AS Naikkan Level Ancaman Mata-Mata Israel dari Tinggi Menjadi Kritis, Ini Pemicunya
WASHINGTON, iNews.id - Amerika Serikat (AS) menaikkan tingkat ancaman kontraintelijen terhadap Israel dari level "tinggi" menjadi "kritis" di tengah kekhawatiran yang semakin besar terkait aktivitas spionase negara sekutunya tersebut.
Langkah itu disebut berkaitan dengan dugaan upaya Israel memata-matai personel militer AS dan pejabat pemerintah di saat negosiasi damai Washington dengan Iran semakin intensif.
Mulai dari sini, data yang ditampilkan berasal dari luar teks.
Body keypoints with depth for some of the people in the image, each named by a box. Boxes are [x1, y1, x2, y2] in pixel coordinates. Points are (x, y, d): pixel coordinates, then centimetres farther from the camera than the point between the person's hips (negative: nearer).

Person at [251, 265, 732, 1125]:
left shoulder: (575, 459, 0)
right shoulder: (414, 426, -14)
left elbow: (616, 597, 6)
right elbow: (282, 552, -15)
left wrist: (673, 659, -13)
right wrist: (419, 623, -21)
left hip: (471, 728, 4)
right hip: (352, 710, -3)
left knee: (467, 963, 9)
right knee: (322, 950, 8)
Laporan Badan Intelijen Pertahanan AS (DIA) menyebut peningkatan status ancaman tersebut dipicu oleh berbagai indikasi operasi intelijen Israel yang dinilai semakin agresif. Kekhawatiran juga mencuat setelah muncul dugaan bahwa Israel mengawasi sejumlah pejabat senior AS yang terlibat dalam kebijakan terkait Iran.
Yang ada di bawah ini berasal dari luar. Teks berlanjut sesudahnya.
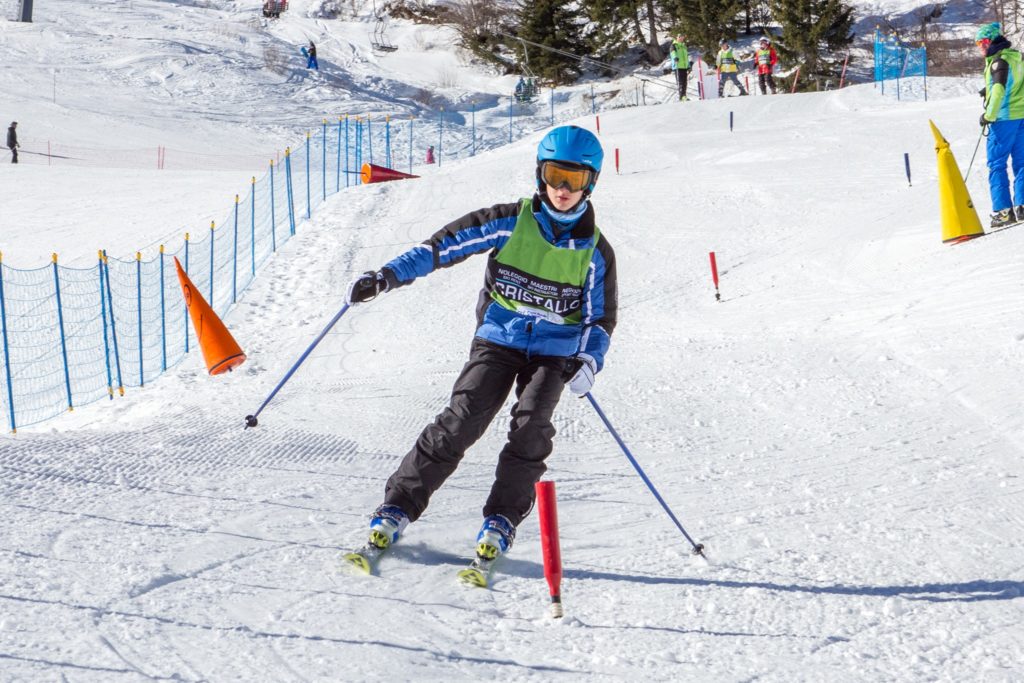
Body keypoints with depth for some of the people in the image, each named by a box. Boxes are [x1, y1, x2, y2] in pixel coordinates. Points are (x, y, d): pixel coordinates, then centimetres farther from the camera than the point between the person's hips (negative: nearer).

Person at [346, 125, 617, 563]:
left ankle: (501, 521, -10)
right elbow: (446, 244, -4)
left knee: (531, 426, -22)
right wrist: (387, 276, -14)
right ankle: (398, 507, -10)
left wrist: (588, 362, -14)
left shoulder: (594, 250, 1)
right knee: (462, 420, -16)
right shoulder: (512, 222, -3)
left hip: (553, 352, 1)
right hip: (498, 339, -1)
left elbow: (601, 318, 6)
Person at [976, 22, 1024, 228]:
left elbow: (999, 90, -21)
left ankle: (1003, 211, -6)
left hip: (1004, 119, -8)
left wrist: (988, 116, -15)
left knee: (996, 165, -2)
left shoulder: (999, 61, -13)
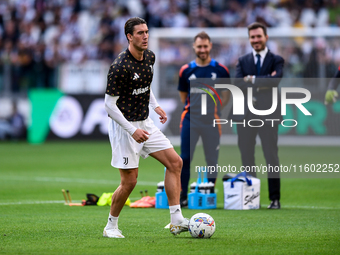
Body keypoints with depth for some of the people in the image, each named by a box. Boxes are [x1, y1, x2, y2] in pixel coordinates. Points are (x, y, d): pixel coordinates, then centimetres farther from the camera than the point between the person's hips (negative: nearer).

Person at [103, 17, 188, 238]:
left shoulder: (150, 57, 3)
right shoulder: (120, 66, -22)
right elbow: (109, 104, -20)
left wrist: (155, 105, 12)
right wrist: (132, 130, -25)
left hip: (144, 123, 8)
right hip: (124, 126, -8)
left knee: (175, 162, -1)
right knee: (129, 181, -6)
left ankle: (176, 221, -1)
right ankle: (111, 226, 14)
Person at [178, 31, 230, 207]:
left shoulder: (221, 70, 3)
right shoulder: (186, 71, 5)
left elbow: (226, 94, 13)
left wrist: (215, 108, 5)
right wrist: (193, 109, 8)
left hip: (212, 122, -1)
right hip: (190, 120, 1)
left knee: (212, 161, 2)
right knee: (185, 158, -4)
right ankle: (182, 195, 2)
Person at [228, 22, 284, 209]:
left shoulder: (276, 60, 6)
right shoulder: (243, 61, 13)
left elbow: (275, 80, -13)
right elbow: (238, 83, -4)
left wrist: (252, 80, -9)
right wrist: (263, 82, -12)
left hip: (268, 114, -3)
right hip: (245, 115, 3)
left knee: (271, 157, -3)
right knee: (247, 158, 3)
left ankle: (275, 199, 0)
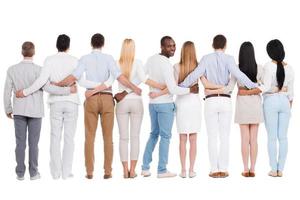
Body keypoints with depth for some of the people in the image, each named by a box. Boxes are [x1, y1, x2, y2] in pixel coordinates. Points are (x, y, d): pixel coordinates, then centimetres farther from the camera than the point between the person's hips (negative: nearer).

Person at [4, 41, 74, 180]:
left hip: (19, 110, 2)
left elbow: (7, 92, 0)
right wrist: (68, 90, -14)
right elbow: (47, 88, -21)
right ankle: (33, 173, 6)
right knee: (33, 142, 4)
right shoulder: (38, 70, -11)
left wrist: (8, 110, 13)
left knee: (20, 142, 6)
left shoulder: (12, 69, -3)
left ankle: (20, 173, 7)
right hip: (35, 111, -2)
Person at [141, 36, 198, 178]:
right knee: (165, 136, 3)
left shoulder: (151, 60, 4)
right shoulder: (166, 64, -19)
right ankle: (162, 170, 8)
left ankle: (145, 168, 18)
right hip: (165, 104, -7)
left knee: (154, 134, 18)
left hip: (152, 103, 7)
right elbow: (173, 89, -23)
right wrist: (190, 90, -10)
Surat kabar The New York Times (NYT), mengutip sejumlah sumber pejabat AS, melaporkan aktivitas spionase Israel mengalami peningkatan yang mengkhawatirkan. Israel disebut mengawasi beberapa pejabat penting, termasuk utusan Presiden Donald Trump, Steve Witkoff, kepala kebijakan Pentagon Elbridge A Colby, serta wakilnya Michael P DiMino IV.
Meski AS dan Israel selama ini diketahui saling melakukan serta menoleransi aktivitas intelijen satu sama lain, para pejabat menilai perkembangan terbaru jauh lebih mengkhawatirkan dibanding sebelumnya.
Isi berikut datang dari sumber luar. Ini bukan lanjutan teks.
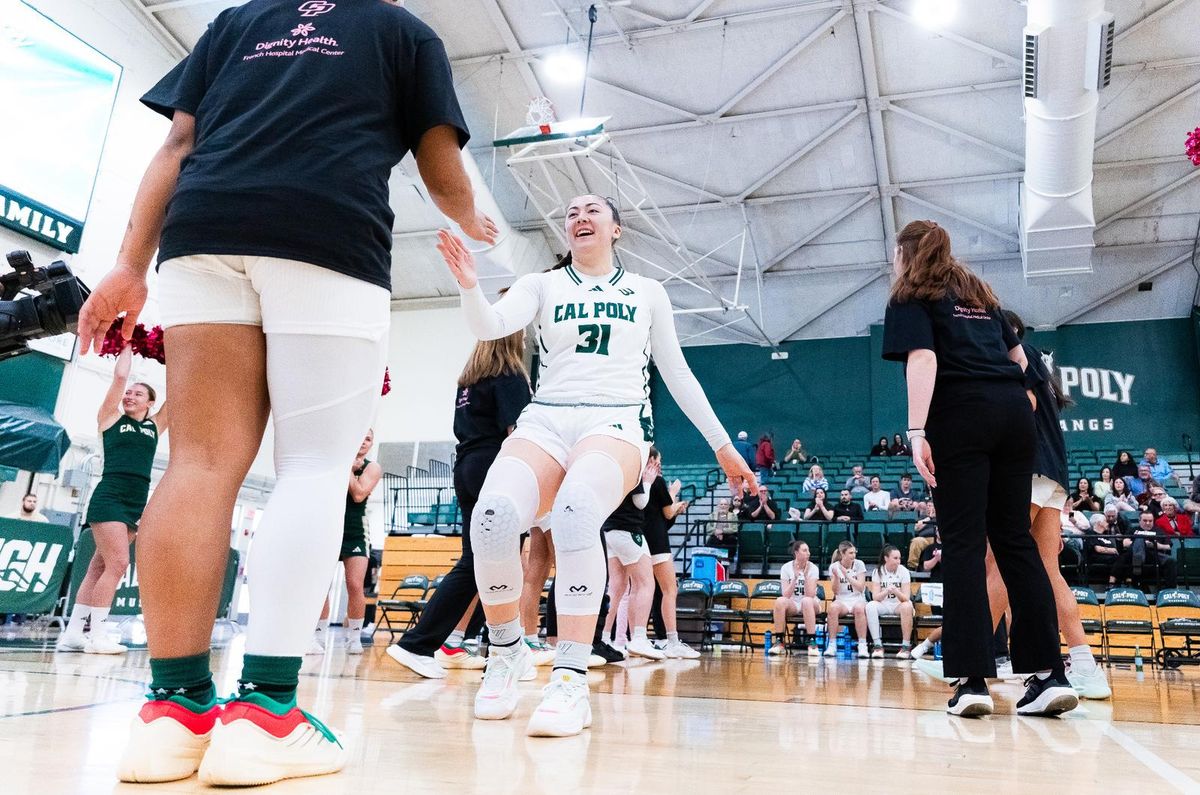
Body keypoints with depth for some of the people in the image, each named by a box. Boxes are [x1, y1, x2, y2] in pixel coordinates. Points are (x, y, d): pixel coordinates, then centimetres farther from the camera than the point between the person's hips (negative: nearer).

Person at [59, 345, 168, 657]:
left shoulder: (155, 426, 15)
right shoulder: (110, 418, 6)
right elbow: (120, 375, -1)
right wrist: (127, 345, 11)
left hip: (137, 503, 5)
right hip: (109, 497, -5)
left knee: (100, 566, 6)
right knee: (117, 563, -14)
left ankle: (73, 632, 10)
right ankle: (97, 635, -9)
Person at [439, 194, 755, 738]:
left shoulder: (647, 292, 18)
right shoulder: (541, 285, 17)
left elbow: (677, 374, 21)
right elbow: (489, 326, -2)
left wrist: (722, 445, 19)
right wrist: (468, 285, -23)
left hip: (616, 421, -1)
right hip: (545, 419, 1)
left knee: (575, 509, -37)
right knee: (493, 516, -30)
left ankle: (571, 683, -30)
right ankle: (506, 649, -4)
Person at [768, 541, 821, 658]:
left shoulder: (813, 568, -8)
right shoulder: (786, 568, -5)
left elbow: (810, 595, -18)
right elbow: (786, 595, -14)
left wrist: (805, 575, -24)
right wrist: (795, 577, -23)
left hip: (810, 606, -1)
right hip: (792, 604, 1)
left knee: (807, 601, -37)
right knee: (780, 601, -33)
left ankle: (812, 643, -32)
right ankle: (779, 642, -24)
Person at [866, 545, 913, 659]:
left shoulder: (903, 571, -8)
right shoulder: (877, 572, -6)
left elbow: (906, 598, -14)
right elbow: (875, 597, -13)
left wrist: (896, 592, -36)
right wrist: (887, 591, -33)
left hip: (899, 604, -1)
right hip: (883, 605, 1)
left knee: (907, 606, -35)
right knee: (870, 606, -31)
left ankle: (906, 646, -31)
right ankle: (878, 646, -29)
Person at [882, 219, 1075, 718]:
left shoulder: (911, 297, 7)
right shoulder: (979, 293, 26)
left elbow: (923, 360, -10)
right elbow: (1017, 354, 35)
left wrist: (917, 431, -16)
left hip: (961, 415, -6)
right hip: (1014, 411, 6)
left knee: (964, 544, -5)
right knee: (1015, 539, 7)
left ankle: (972, 679, -8)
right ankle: (1050, 674, 3)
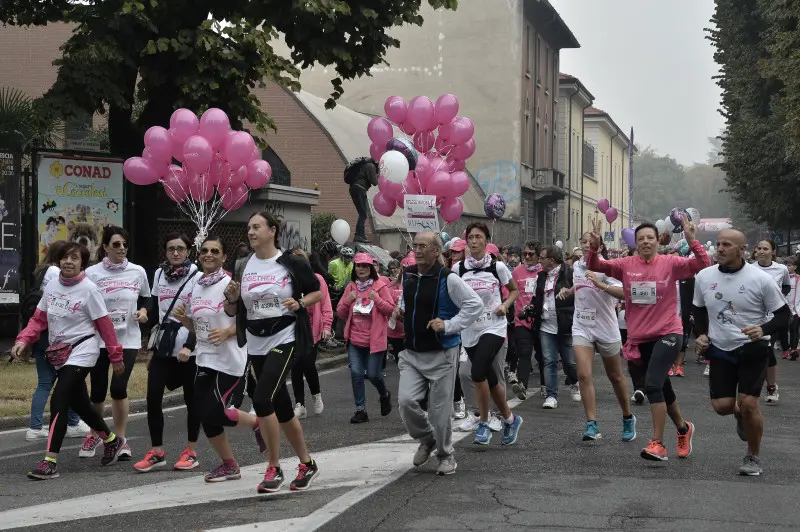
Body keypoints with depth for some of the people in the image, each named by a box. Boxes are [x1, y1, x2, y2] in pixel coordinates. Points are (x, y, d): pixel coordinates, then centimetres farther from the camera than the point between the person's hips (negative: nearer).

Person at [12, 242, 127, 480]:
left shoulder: (89, 289, -13)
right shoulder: (51, 286, 3)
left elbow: (104, 325, -9)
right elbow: (39, 319, 8)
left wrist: (115, 356, -5)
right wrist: (23, 340, -7)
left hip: (82, 352, -7)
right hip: (60, 354, 7)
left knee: (59, 401, -17)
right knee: (79, 403, 17)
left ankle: (50, 462, -16)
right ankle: (112, 440, 40)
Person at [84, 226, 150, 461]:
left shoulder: (137, 272, 2)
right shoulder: (92, 273, -5)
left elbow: (146, 298, 17)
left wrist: (143, 311, -2)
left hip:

Kekhawatiran tersebut muncul di tengah meningkatnya kerja sama militer kedua negara dalam menghadapi Iran. Hubungan pertahanan AS-Israel saat ini bahkan disebut mencapai tingkat yang belum pernah terjadi sebelumnya.
Walaupun Washington secara rutin membagikan informasi intelijen taktis dan operasional kepada Israel, sejumlah pejabat meyakini Tel Aviv tengah berupaya memperoleh informasi lebih mendalam mengenai strategi negosiasi pemerintahan Trump dengan Iran, termasuk posisi dan arah yang berkembang dalam proses perundingan.
Ketegangan antara kedua sekutu itu juga dilaporkan meningkat setelah Trump mengubah pendekatan terhadap Iran dengan lebih mengedepankan jalur diplomasi. Sementara itu, Perdana Menteri Israel Benjamin Netanyahu tetap mendorong pendekatan militer untuk melemahkan Iran beserta sekutu-sekutunya di kawasan, termasuk Hizbullah.
Laporan DIA tersebut juga muncul setelah adanya insiden yang melibatkan personel pertahanan AS di Israel. Mereka menemukan perangkat lunak yang diam-diam dipasang di ponsel dan diduga berfungsi membocorkan komunikasi para pengguna.
Namun demikian, Pentagon menolak memberikan komentar terkait insiden tersebut. Seorang pejabat Gedung Putih juga membantah tuduhan itu dan menyebut klaim tersebut tidak benar. Pemerintah Israel turut membantah melakukan kegiatan mata-mata terhadap pejabat maupun institusi AS.